I hope that nobody still believes that two-thirds of the world is
hungry (this mis-statement turned out to have been based on a simple
statistical error) or even that half the world is malnourished. (FAO
eventually had to admit that the only evidence that they could produce
for this statement was that half the world did not eat as much as the
inhabitants of Britain and France, many of whom are suffering from
liver complaints and other obvious diseases of overeating).

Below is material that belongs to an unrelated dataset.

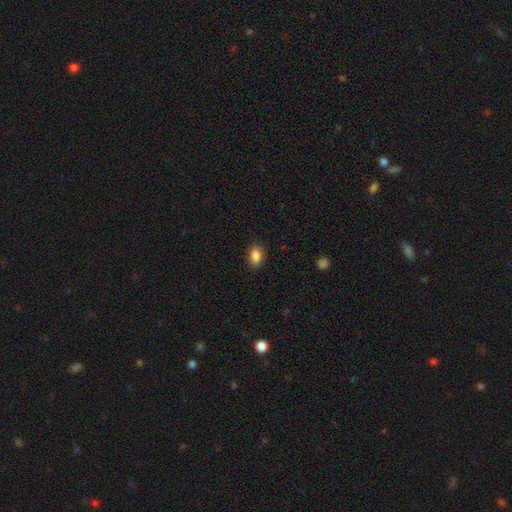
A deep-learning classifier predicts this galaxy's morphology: The model was most divided on "how rounded": in between: 84%, round: 14%, cigar-shaped: 2%. More confident: merging — none (87%); smooth or featured — smooth (87%).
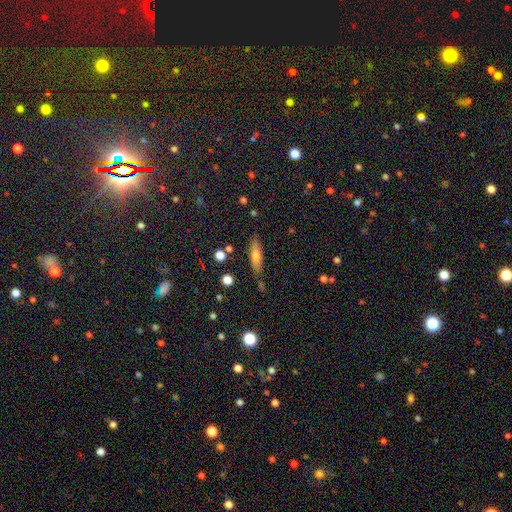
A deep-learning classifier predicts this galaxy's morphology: smooth-or-featured: smooth: 60% | featured or disk: 29% | star or artifact: 11%
  how-rounded: cigar-shaped: 70% | in between: 27% | round: 3%
  merging: none: 79% | minor disturbance: 14% | merger: 4% | major disturbance: 3%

The reason for these antics on FAO's part is that it is an
organisation run (at our expense) by agricultural politicians and
public relations men, whose principal concern is to get their
reluctant governments to go on subsidising the production of food
surpluses. Their task is facilitated if they can spread stories about
a starving world waiting hungrily to consume any agricultural surplus
that the advanced countries may produce.
It is of course wrong to give the opposite impression that there is
no hunger in the world. I have published an estimate in India, that
about 25 per cent of the population is below the hunger line; a
serious matter, but very different from talk about half the world.

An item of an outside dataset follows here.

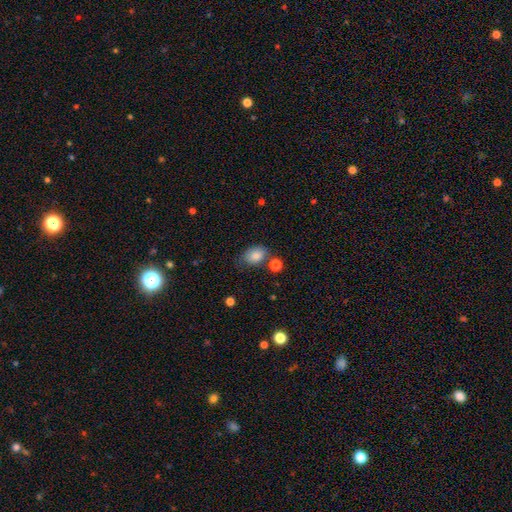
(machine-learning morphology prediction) This is clearly a smooth galaxy (83%). How rounded: likely in between (80%). Merging: likely none (61%).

While many sufferers show clear clinical symptoms of protein
deficiency, scientists, particularly in India, have found that in most
cases they have adequate protein in their diet, but cannot assimilate
it if they are in calorie deficiency. What India and other poor
countries need, therefore, is not protein supplements but more
abundant supplies of their staple foods.
The greater part of the world's potential cultivable land is unused,
and most of what is used is cultivated extremely badly. Using not
experimental farm methods, but only those which are already being
applied by good farmers, the amount of land required to produce the
food and other agricultural (including forest) products required by
the average Australian is about a quarter of a hectare. Using only the
available good-rainfall land throughout the world, without any
extension of irrigation, we could produce an Australian type diet for
many times the world's present population.
Another widely circulated piece of mis-information is that, in the
developing countries, food supplies are not keeping pace with
population. The developing countries are gaining, but the principal
feature is the great increase in the advanced countries, which
threatens world agricultural surplus, not shortage. The sudden rise in
food prices in 1973 and 1974 was due to bad harvests, principally in
Russia, China and India. But it has to be temporary.
In the long run world agricultural supplies have about kept pace with
demand, with periods favourable to agriculture in the 1920's and the
early 1950's. Agriculture is always seriously affected by general
world recessions, such as those of the 1890's and 1930's.
The methods of giving farm support in all advanced countries are not
confined to helping poor farmers (for which there might be some
justification) but subsidise the rich and poor farmers alike to
increase their output. One might almost think that it had been
designed deliberately to worsen the world terms of trade for
agriculture.
The economic benefits from farm subsidies and tariffs quickly become "crystallised"
in high land values, thus creating a very powerful vested interest.